TEXT BLOCK
Genes and Genetic Inheritance

What makes each and every one of us unique?

Genetic information

The cell

The cell forms the fundamental basis of all living things, within each cell, DNA (deoxyribonucleic acid) plays a crucial role, as it houses the genetic instructions necessary to coordinate and regulate all cellular activities. This DNA sequence dictates how cells develop and behave, ensuring that every vital function is properly executed to sustain life.

The Chromosomes

Chromosomes, the structures that contain our genetic material, are meticulously organized into the basic functional and physical units of genetic inheritance, the genes.

Each cell has 23 pairs of chromosomes, except for reproductive cells, which contain only half of them. One pair of chromosomes, the X and Y chromosomes, are sex chromosomes which, as the name implies, determine a person's sex. If a person has two X chromosomes, she is genetically female, while a person with one X and one Y chromosome is genetically male.

DNA and genes

DNA is a molecule that stores all the genetic information of an organism. It is composed of two long chains that intertwine to form a structure called a double helix. The chains are joined by smaller units called nucleotides, composed of a sugar, a phosphate and a nitrogenous base. There are four types of nitrogenous bases in DNA: adenine (A), guanine (G), thymine (T) and cytosine (C).

EXERCISE
Using the text on genes and genetic inheritance, explain in one to three sentences why DNA is said to play a crucial role within each cell.

RAW DATA
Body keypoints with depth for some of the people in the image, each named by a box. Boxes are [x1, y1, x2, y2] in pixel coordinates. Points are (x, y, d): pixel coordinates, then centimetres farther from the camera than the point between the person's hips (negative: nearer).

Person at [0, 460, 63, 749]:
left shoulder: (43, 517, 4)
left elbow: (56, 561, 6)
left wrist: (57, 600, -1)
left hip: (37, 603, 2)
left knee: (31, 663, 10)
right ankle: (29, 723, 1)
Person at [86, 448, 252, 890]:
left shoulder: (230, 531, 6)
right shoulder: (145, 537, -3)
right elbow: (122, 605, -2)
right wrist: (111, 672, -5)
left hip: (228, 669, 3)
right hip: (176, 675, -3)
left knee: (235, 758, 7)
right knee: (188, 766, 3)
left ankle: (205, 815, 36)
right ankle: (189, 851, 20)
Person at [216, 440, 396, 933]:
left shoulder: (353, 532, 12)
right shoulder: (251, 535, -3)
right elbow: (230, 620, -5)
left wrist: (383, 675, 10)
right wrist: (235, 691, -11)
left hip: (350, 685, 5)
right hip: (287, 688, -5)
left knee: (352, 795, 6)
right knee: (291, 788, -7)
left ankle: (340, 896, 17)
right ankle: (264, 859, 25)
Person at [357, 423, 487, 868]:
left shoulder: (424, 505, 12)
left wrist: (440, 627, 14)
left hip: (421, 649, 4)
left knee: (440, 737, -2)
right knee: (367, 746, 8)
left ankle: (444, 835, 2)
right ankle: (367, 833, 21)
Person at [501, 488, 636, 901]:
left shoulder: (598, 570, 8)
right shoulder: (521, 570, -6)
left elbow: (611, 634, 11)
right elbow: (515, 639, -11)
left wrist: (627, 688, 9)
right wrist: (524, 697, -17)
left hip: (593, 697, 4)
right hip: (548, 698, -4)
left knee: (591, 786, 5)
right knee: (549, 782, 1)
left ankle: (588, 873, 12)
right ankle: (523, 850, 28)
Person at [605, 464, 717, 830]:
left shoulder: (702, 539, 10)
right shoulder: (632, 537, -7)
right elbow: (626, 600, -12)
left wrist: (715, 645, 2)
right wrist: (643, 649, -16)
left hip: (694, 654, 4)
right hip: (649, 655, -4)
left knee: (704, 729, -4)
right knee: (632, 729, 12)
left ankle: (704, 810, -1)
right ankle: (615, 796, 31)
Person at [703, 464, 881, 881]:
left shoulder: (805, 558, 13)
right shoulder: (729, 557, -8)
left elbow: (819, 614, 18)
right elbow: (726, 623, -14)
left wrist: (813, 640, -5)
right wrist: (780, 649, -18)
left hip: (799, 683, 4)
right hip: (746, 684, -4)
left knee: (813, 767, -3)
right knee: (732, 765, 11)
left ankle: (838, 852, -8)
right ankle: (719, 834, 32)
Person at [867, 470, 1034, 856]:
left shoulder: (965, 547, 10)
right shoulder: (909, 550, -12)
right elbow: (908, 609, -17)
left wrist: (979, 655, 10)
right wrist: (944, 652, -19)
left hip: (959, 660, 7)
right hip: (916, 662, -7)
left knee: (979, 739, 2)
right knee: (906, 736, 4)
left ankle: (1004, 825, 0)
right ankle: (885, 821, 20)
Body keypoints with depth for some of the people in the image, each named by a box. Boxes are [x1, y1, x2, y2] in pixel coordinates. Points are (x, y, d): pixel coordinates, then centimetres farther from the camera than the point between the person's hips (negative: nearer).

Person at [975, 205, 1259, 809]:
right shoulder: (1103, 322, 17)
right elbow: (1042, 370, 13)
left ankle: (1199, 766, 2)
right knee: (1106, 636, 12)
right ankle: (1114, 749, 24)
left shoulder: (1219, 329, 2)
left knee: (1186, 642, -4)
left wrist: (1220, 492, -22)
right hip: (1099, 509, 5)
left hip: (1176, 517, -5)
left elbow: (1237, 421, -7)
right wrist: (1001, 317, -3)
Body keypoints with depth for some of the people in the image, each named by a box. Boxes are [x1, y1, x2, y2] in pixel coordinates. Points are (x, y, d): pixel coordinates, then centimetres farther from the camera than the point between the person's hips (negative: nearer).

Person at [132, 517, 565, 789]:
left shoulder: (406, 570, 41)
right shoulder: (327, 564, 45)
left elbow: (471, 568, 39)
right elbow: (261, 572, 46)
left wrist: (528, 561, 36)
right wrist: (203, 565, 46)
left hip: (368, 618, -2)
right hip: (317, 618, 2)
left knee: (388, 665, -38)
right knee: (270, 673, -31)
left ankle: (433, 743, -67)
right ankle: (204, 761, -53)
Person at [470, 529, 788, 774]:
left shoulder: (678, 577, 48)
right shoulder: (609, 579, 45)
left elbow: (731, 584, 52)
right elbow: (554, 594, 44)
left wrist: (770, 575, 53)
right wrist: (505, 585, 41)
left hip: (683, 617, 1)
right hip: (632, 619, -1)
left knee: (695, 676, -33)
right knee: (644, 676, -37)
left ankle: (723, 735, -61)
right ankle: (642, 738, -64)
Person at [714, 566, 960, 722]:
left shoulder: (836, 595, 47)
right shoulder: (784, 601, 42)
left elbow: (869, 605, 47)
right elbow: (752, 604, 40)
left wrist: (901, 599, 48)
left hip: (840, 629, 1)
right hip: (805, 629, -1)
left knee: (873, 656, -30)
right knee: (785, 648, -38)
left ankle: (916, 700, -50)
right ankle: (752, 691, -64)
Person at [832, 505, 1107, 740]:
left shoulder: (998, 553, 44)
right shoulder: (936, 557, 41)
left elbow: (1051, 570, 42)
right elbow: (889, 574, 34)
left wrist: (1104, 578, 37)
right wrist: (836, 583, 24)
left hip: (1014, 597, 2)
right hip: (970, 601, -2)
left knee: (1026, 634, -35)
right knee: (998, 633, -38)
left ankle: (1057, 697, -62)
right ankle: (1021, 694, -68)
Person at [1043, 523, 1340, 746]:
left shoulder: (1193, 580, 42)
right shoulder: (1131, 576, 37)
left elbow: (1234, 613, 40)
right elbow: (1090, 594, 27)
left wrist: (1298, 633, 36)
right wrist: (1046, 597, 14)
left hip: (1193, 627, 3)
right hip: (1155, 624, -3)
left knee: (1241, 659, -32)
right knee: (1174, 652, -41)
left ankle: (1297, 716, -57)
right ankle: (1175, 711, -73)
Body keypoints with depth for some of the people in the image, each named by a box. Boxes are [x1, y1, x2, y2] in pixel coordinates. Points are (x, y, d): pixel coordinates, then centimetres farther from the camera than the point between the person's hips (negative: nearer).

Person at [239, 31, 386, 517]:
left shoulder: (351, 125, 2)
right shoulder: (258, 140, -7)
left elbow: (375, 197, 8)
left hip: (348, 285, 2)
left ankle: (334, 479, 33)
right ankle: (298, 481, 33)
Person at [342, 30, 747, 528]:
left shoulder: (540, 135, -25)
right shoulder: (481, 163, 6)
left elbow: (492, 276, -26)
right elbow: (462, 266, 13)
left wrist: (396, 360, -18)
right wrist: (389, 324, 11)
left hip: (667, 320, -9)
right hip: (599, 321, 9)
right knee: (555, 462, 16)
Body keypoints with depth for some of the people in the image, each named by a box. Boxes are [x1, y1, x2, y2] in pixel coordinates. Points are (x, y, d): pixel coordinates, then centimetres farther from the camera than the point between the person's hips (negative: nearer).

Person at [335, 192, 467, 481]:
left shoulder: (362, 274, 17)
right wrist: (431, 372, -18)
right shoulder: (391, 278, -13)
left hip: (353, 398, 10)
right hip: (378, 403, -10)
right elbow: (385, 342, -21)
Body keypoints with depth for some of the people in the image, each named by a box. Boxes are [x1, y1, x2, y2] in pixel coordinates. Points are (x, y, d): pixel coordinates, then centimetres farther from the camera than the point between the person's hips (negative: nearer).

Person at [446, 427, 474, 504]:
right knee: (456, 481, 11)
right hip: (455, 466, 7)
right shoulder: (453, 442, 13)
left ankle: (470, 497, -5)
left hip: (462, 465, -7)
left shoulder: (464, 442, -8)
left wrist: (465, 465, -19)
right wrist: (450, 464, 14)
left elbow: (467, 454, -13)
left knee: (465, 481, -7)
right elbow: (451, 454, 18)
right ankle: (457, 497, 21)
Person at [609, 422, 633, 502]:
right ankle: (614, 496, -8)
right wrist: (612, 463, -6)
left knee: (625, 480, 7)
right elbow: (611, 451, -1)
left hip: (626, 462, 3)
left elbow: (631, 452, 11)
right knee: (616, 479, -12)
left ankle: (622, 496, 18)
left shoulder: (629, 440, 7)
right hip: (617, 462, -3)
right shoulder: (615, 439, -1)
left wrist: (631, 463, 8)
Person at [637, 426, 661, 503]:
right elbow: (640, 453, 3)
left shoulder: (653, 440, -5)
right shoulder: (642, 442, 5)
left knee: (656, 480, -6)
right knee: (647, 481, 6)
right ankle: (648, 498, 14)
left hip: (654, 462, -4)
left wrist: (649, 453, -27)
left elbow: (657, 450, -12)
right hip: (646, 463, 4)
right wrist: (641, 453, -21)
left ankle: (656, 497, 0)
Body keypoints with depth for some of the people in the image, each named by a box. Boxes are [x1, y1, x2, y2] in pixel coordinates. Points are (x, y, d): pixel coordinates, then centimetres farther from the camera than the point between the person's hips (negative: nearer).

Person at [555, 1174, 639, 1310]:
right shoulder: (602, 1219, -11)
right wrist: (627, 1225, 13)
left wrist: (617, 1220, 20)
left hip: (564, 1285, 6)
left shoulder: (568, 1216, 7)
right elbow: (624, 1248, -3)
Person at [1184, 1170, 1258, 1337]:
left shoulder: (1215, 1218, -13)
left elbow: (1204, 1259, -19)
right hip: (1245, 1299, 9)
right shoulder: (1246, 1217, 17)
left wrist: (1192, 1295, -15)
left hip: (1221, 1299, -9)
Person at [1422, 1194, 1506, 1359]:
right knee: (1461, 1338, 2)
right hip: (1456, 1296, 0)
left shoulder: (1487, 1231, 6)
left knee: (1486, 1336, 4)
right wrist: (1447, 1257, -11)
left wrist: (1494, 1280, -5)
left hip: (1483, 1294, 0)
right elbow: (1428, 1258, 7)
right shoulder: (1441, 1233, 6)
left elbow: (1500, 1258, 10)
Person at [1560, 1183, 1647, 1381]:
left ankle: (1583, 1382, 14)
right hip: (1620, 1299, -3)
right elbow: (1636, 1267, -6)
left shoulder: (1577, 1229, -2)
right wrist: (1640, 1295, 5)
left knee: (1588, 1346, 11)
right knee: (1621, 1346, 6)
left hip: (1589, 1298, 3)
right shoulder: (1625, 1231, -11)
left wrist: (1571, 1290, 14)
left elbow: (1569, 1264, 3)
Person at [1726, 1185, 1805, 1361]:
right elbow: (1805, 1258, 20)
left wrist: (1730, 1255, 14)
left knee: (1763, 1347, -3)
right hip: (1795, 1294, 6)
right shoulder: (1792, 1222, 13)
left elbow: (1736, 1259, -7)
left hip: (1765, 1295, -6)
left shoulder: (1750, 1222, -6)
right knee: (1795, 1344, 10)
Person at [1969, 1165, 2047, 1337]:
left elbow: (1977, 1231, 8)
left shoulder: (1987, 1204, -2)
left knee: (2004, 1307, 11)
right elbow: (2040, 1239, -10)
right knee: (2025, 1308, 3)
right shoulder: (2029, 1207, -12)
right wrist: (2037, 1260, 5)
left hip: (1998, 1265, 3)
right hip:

TASK RESPONSE
DNA houses the genetic instructions needed to coordinate and regulate all cellular activities. Its sequence dictates how cells develop and behave, which ensures that every vital function is properly carried out to sustain life.